▸ PROVIDED DATA

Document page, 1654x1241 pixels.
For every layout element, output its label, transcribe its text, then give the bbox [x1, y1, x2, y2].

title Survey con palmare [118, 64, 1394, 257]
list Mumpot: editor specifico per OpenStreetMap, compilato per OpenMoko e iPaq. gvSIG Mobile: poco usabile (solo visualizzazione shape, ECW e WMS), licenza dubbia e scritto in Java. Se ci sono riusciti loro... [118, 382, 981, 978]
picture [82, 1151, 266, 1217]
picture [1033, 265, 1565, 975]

▸ EXERCISE TASK
Extract every line of the data above and reproduce each one word for word, without any changes.

▸ COMPLETE ANSWER
Document page, 1654x1241 pixels.
For every layout element, output its label, transcribe its text, then give the bbox [x1, y1, x2, y2].

title Survey con palmare [118, 64, 1394, 257]
list Mumpot: editor specifico per OpenStreetMap, compilato per OpenMoko e iPaq. gvSIG Mobile: poco usabile (solo visualizzazione shape, ECW e WMS), licenza dubbia e scritto in Java. Se ci sono riusciti loro... [118, 382, 981, 978]
picture [82, 1151, 266, 1217]
picture [1033, 265, 1565, 975]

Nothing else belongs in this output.